Lear, however, still believed in the pursuit of the concept, and filmed a new pilot tiled "Onward And Upward" with essentially the same script and cast -- except with John Amos (as a black former pro football star running for Congress) replacing Arthur. Creative differences between Amos (who had co-starred in Lear's Good Times) and the producers led to Amos bowing out; the show was renamed "Mr. Dooley" and finally "Mr. Dugan." Cleavon Little (best known as the sheriff in the classic comedy Blazing Saddles) was hired as the title character, a fledgling black congressman. The supporting cast, however, remained the same.

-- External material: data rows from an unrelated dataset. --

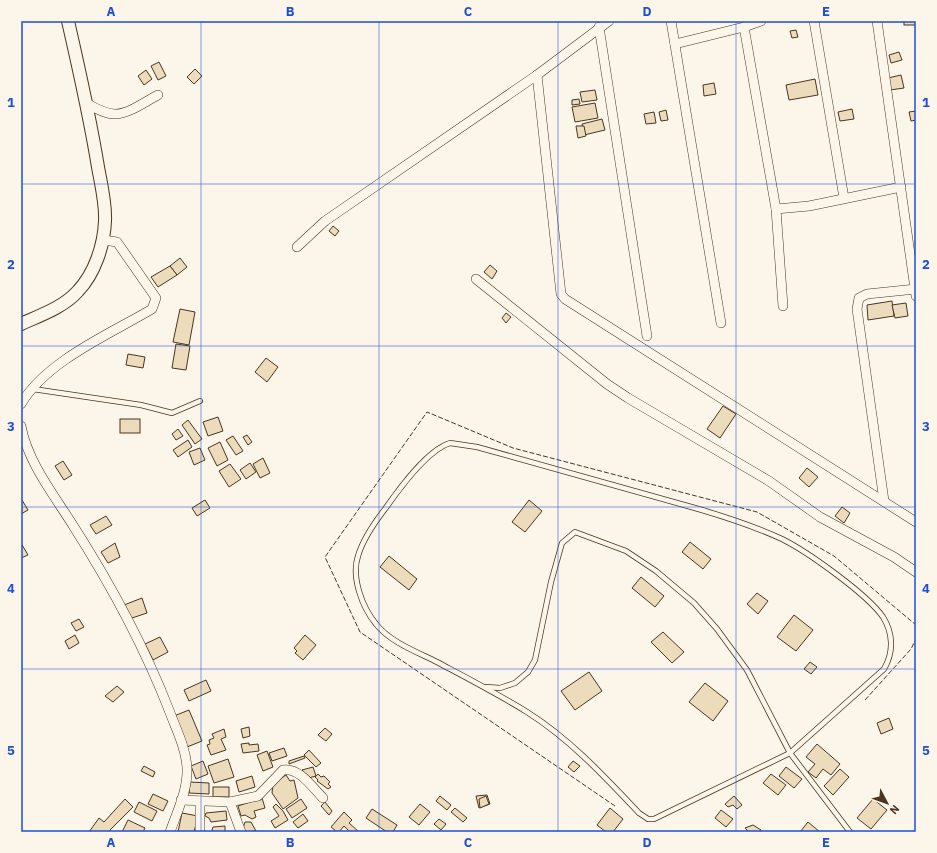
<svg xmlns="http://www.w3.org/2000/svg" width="937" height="853" font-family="'IBM Plex Sans',sans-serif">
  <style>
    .building { fill: #ecdcbc; stroke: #4a3520 }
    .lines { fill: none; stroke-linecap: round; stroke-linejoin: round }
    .lane-casing { stroke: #4a3520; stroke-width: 6 }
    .street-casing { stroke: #4a3520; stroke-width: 10 }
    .secondary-casing { stroke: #4a3520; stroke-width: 14 }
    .lane { stroke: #fbf6e9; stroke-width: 4.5 }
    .street { stroke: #fbf6e9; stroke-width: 9 }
    .secondary { stroke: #fbf6e9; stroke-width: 12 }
    .fence { stroke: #4a3520; stroke-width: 1; stroke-dasharray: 5 2; stroke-linecap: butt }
    .grid { fill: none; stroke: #1d4ed8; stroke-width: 1; stroke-opacity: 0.55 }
    .neatline { fill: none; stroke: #1d4ed8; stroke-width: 1.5 }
    .grid-label { font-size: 13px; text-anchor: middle; font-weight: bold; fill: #1d4ed8 }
  </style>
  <rect width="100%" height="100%" fill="#fbf6e9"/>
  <g class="building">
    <rect x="904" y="21" width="12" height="4"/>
    <path d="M796 30 798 37 792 38 790 31Z"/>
    <path d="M899 52 902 60 891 63 889 55Z"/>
    <path d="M159 62 166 76 158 80 151 66Z"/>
    <path d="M195 69 202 76 194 84 187 77Z"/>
    <path d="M146 70 152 79 144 85 138 76Z"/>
    <path d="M901 75 904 88 890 90 888 78Z"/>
    <path d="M815 79 818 95 789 100 786 85Z"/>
    <path d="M714 83 716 94 704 96 703 85Z"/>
    <path d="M595 90 597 100 582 102 580 92Z"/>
    <path d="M579 99 580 104 572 105V100Z"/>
    <path d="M595 103 598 118 575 122 572 107Z"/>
    <path d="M852 109 854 119 840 121 838 112Z"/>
    <path d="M666 110 668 120 661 121 659 112Z"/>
    <path d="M916 111V120L911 121 909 112Z"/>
    <path d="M654 112 656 123 646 124 644 114Z"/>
    <path d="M602 119 605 130 584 135 582 124Z"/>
    <path d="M576 126H584L586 136 578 138Z"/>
    <path d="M333 226 339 231 335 236 329 231Z"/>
    <path d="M180 258 187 267 177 275 170 266Z"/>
    <path d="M490 265 497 271 492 279 484 272Z"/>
    <path d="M170 266 177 275 158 287 151 277Z"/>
    <path d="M892 301 894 316 868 320 867 305Z"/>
    <path d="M906 303 908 316 895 318 892 305Z"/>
    <path d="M180 309 195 312 189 345 173 342Z"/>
    <path d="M506 313 511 317 506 323 502 318Z"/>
    <path d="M176 344 190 346 186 370 172 368Z"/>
    <path d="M128 354 145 357 143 368 126 365Z"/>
    <path d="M266 358 278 367 267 382 255 372Z"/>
    <path d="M723 406 736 414 720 438 707 429Z"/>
    <path d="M218 417 223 431 208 436 203 422Z"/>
    <rect x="120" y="419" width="20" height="14"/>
    <path d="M188 420 202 439 195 444 182 425Z"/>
    <path d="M178 429 183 436 176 440 172 434Z"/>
    <path d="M247 435 252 442 248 445 243 437Z"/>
    <path d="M233 436 243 451 236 455 226 440Z"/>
    <path d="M188 440 192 447 178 457 173 450Z"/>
    <path d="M220 442 228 460 217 466 208 448Z"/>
    <path d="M200 448 205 460 194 465 189 452Z"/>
    <path d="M263 458 270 473 260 478 253 464Z"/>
    <path d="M63 461 72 475 64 480 55 466Z"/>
    <path d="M250 463 256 472 246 479 240 470Z"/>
    <path d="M230 464 241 479 229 487 219 471Z"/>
    <path d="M807 468 818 477 809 487 799 478Z"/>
    <path d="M21 500H22L28 510 21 514Z"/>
    <path d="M205 500 210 508 197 516 192 508Z"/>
    <path d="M529 500 542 511 525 532 512 522Z"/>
    <path d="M842 507 850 513 844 523 835 516Z"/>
    <path d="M106 516 112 525 96 534 90 525Z"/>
    <path d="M690 542 711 559 703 569 682 552Z"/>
    <path d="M21 543 28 555 21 558Z"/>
    <path d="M115 543 120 557 108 563 101 552Z"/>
    <path d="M389 556 417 579 409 590 380 567Z"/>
    <path d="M641 577 664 596 655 607 632 588Z"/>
    <path d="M757 593 768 601 758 614 747 604Z"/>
    <path d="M142 598 147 613 129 619 124 605Z"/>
    <path d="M794 615 813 630 796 651 777 637Z"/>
    <path d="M79 619 84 627 76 631 71 623Z"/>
    <path d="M663 632 684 652 672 663 651 642Z"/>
    <path d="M75 635 79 643 69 649 65 641Z"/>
    <path d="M305 635 316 645 303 660 295 653 297 651 294 648Z"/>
    <path d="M160 637 168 652 153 660 145 644Z"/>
    <path d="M810 662 817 667 811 674 804 669Z"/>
    <path d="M589 672 602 691 575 710 561 691Z"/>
    <path d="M206 680 211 691 189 701 184 690Z"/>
    <path d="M705 683 728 701 713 721 689 702Z"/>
    <path d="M117 686 124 692 113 702 105 696Z"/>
    <path d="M189 710 202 741 187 747 174 716Z"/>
    <path d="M889 718 893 729 881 734 877 723Z"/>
    <path d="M249 727 250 736 243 738 241 729Z"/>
    <path d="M325 728 332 734 326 741 318 735Z"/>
    <path d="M224 729 226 737 221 739 226 750 211 755 207 745 210 744 209 740 214 738 212 734Z"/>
    <path d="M249 743V745L258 744 259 751 243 753 241 744Z"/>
    <path d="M817 744 840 764 831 775 823 769 816 778 808 772 815 764 806 757Z"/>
    <path d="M284 748 287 756 272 761 269 753Z"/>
    <path d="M309 750 321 763 316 767 304 755Z"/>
    <path d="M267 751 273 767 263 771 257 755Z"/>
    <path d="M304 756 305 758 289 764V761Z"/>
    <path d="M228 759 234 777 214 783 208 766Z"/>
    <path d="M203 761 208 774 196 779 191 766Z"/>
    <path d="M573 761 580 766 574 772 568 767Z"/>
    <path d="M144 766 155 772 153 777 141 771Z"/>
    <path d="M313 767 316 776 305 779 302 770Z"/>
    <path d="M786 767 802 779 794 788 779 776Z"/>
    <path d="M840 769 849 777 833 795 824 786Z"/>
    <path d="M318 774 321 777 324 776 330 782 328 784 331 787 328 789 317 781 318 780 315 777Z"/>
    <path d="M771 774 786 785 778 795 763 783Z"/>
    <path d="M286 775 290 781 294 780 298 798 283 809 272 793 273 784Z"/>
    <path d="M252 776 255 787 239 792 236 781Z"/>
    <path d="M190 782 209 783V794L189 793Z"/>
    <rect x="213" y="787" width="16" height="10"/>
    <path d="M153 794 168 801 163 811 148 804Z"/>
    <path d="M487 795 490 804 479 808 476 796Z"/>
    <path d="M440 796 451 805 447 810 436 801Z"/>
    <path d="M486 796 489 804 480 808 479 799Z"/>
    <path d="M734 796 742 805 737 809 733 805 728 807 725 804Z"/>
    <path d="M262 798 265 808 254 811 256 817 252 819 245 815 241 816 238 806Z"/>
    <path d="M125 799 133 807 108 832H89L99 818 104 822Z"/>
    <path d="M301 799 307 808 292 818 286 809Z"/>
    <path d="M873 799 887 810 871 829 857 818Z"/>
    <path d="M139 802 157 811 152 821 134 812Z"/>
    <path d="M325 802 332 811 329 815 321 806Z"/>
    <path d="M276 804 283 811 288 820 275 828 271 821 279 816 273 807Z"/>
    <path d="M420 804 430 812 419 825 409 817Z"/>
    <path d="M455 808 467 818 463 822 451 812Z"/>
    <path d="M610 808 623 819 613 832H606L597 825Z"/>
    <path d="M372 809 397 825 393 832H387L366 818Z"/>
    <path d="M721 810 733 819 726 827 715 818Z"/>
    <path d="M226 811 227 820 211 822 209 818 205 816 206 813Z"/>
    <path d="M344 812 352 820 349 823 359 832H350L344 826 339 832H337L331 827Z"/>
    <path d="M182 813 198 816 194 832H178Z"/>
    <path d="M303 814 308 821 298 828 293 822Z"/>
    <path d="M439 819 446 824 441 830 434 824Z"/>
    <path d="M128 820 145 828 143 832H122Z"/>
    <path d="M245 822H251L256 831 246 832 243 828Z"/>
    <path d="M808 822 820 832H800Z"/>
    <path d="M753 825 761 830 760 832H749L745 828Z"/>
    <path d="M225 826V832H213L212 830 213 827Z"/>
  </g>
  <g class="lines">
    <g class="lane-casing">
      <g id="lane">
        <path d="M33 389 141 405 172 413 200 401"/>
        <path d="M450 443 477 447 702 510C729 518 756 527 782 539 808 552 867 594 883 617 893 633 894 652 884 669L790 753 654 819H648L639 813C605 777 570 739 527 712 498 694 467 678 437 662 417 652 390 642 376 624 362 607 351 577 358 556 363 539 375 522 385 509 399 489 427 450 450 443Z"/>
        <path d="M486 687 500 688 515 683 528 672 535 660 551 582 562 543 575 532 626 551 656 571 694 603 717 629 747 670 790 753 850 832"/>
      </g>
    </g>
    <g class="street-casing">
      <g id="street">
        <path d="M671 21 721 323"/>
        <path d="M814 21 844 198"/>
        <path d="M877 21 916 296"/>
        <path d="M599 27 647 336"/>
        <path d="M744 27 776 209 783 306"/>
        <path d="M675 44 744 27 761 21"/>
        <path d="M537 75 561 294 565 299 916 522"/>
        <path d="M86 103C95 108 105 114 115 114 129 114 146 101 158 95"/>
        <path d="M776 209 809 206 901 187"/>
        <path d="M297 247 325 221 537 75 609 21"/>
        <path d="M476 279 607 384 628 398 769 481 820 517 894 557 916 572"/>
        <path d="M21 404C46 361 110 334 152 309L156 298 117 242 103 240"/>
        <path d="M21 426C28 463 54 495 74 527 111 585 144 646 169 710 176 729 186 748 187 768 188 790 177 812 170 832"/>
        <path d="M884 501 857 309 859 298 867 294 916 289"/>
        <path d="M181 800 230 802 258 796 283 770C299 767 312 787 323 798"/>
        <path d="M200 801V832"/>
        <path d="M230 802 241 832"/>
      </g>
    </g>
    <g class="secondary-casing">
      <path id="secondary" d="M21 324C41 315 64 307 78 291 95 273 104 245 105 221 106 203 101 184 98 167 90 118 79 69 68 21"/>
    </g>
    <use href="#lane" class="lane"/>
    <use href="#street" class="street"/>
    <use href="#secondary" class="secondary"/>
    <g class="fence">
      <path d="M865 700 911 649 916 639"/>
      <path d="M615 806 360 632 325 557 427 412 513 448 757 512 834 556 916 625"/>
    </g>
  </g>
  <path class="grid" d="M201 21V832M379 21V832M558 21V832M736 21V832M21 184H916M21 346H916M21 507H916M21 669H916"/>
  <rect width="937" height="853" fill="none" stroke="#fbf6e9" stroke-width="44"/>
  <g transform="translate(887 803) rotate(131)" stroke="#fbf6e9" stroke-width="3" paint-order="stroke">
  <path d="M0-3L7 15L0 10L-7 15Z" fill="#4a3520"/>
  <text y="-6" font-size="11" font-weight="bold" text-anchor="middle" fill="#4a3520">N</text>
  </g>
  <rect x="22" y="22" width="893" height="809" class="neatline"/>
  <g class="grid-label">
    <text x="111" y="16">A</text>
    <text x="290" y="16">B</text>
    <text x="468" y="16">C</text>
    <text x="647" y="16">D</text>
    <text x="826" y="16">E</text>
    <text x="11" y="107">1</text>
    <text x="926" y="107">1</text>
    <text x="11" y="269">2</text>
    <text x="926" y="269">2</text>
    <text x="11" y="431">3</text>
    <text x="926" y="431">3</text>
    <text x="11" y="593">4</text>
    <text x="926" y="593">4</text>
    <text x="11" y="755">5</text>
    <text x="926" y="755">5</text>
    <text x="111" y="847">A</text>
    <text x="290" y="847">B</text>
    <text x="468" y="847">C</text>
    <text x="647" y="847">D</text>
    <text x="826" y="847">E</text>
  </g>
</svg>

Mr. Dugan had been scheduled for a March 11, 1979, premiere, and was heavily promoted by its network, CBS. But a special screening for real black congressmen proved to be an unmitigated disaster; many found the show "demeaning" and threatened a boycott of CBS if the program aired. So Lear pulled the plug on Mr. Dugan, saying "we have not yet totally fulfilled our intention for the series."
Undaunted, Lear reworked the project yet again, finally coming up with "Hanging In," the story of Lou Harper, a former pro football star who becomes president of fictional Braddock College. Ironically, Bill Macy (who had played Maude's husband) resurfaced as the star of the version that finally did air, in August 1979. Most of the supporting cast (including sitcom vets Maggie Gallagher and Nedra Volz) had appeared in all four versions of the pilot, and doubtless knew their lines well by this point.
After all this travail and turmoil, Hanging In lasted just four weeks, leaving the air after its August 29, 1979 broadcast. How this show came about is an interesting example of "Murphy's Law".